Scalable and RISC-V Programmable Near-Memory Computing Architectures for Edge Nodes
Michele Caon, Clément Choné, Pasquale Davide Schiavone, Alexandre Levisse, Guido Masera, Maurizio Martina, David Atienza
TL;DR
This paper addresses the energy bottleneck of edge AI by introducing two software-friendly near-memory computing architectures, NM-Caesar and NM-Carus, designed as drop-in SRAM replacements with programmable compute near the memory. NM-Caesar emphasizes area efficiency with host-driven SIMD, while NM-Carus provides autonomous, vector-capable computation via a RISC-V–based controller and a scalable vpu, enabling higher throughput on data-level parallel workloads. Post-layout simulations show substantial gains over a baseline RV32IMC CPU, with NM-Carus reaching a peak energy efficiency of 306.7 GOPS/W for 8-bit matrix multiplication and both variants delivering up to 28–53× speedups depending on kernel and data width.
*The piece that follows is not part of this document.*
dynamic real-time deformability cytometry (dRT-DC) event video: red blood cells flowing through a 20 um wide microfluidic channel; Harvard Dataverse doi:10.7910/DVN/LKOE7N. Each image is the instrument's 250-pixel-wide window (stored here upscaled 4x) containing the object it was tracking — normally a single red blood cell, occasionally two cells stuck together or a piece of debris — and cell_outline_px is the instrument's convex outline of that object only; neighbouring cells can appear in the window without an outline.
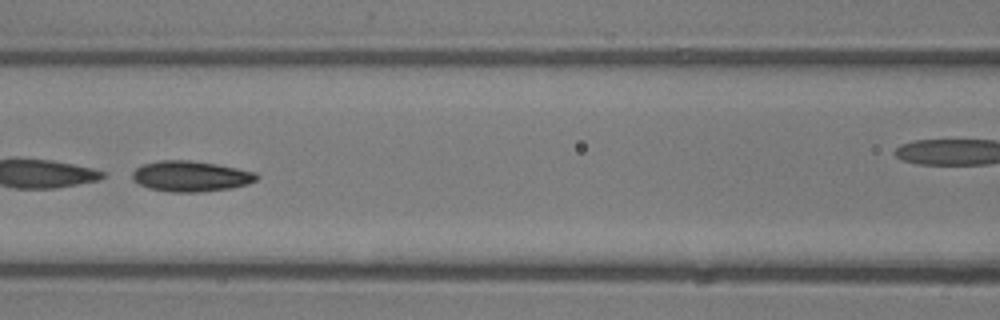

The work demonstrates robust end-to-end TinyML performance improvements and situates NM-Caesar and NM-Carus favorably against state-of-the-art CIM/NMC designs, underscoring the practicality and impact of software-friendly near-memory accelerators for edge devices.
Abstract
The widespread adoption of data-centric algorithms, particularly Artificial Intelligence (AI) and Machine Learning (ML), has exposed the limitations of centralized processing infrastructures, driving a shift towards edge computing. This necessitates stringent constraints on energy efficiency, which traditional von Neumann architectures struggle to meet. The Compute-In-Memory (CIM) paradigm has emerged as a superior candidate due to its efficient exploitation of available memory bandwidth. However, existing CIM solutions require high implementation effort and lack flexibility from a software integration standpoint. This work proposes a novel, software-friendly, general-purpose, and low-integration-effort Near-Memory Computing (NMC) approach, paving the way for the adoption of CIM-based systems in the next generation of edge computing nodes. Two architectural variants, NM-Caesar and NM-Carus, are proposed and characterized to target different trade-offs in area efficiency, performance, and flexibility, covering a wide range of embedded microcontrollers. Post-layout simulations show up to $28.0\times$ and $53.9\times$ lower execution time and $25.0\times$ and $35.6\times$ higher energy efficiency at the system level, respectively, compared to executing the same tasks on a state-of-the-art RISC-V CPU (RV32IMC). NM-Carus achieves a peak energy efficiency of $306.7$ GOPS/W in 8-bit matrix multiplications, surpassing recent state-of-the-art in- and near-memory circuits.